- Exercise description: Pick out every line of the material below that contains the string "personal" and copy each of those lines.

(Extracted data entries)
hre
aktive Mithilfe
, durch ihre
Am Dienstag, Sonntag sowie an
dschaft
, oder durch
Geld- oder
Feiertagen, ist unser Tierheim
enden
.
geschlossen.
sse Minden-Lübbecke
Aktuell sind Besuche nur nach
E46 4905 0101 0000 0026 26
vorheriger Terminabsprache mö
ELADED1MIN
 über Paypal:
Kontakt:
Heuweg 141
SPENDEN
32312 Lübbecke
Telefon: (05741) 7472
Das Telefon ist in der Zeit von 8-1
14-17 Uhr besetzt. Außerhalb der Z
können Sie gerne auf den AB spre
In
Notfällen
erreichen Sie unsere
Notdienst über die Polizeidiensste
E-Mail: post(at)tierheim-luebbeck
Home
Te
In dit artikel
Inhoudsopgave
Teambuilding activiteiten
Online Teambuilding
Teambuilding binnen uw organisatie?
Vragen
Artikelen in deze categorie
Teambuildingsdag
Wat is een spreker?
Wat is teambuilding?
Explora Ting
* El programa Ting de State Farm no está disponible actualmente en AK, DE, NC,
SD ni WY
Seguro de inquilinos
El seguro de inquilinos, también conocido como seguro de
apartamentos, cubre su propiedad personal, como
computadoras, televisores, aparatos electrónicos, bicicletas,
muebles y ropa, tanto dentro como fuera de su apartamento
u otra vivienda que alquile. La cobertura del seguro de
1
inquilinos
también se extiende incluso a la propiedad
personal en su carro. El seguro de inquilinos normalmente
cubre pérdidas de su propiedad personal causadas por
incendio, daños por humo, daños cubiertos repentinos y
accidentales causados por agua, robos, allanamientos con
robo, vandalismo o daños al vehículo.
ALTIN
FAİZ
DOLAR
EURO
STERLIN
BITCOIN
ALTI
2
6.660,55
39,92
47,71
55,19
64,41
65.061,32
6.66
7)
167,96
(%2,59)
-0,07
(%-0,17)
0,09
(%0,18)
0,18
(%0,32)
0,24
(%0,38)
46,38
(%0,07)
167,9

- Written response:
apartamentos, cubre su propiedad personal, como
personal en su carro. El seguro de inquilinos normalmente
cubre pérdidas de su propiedad personal causadas por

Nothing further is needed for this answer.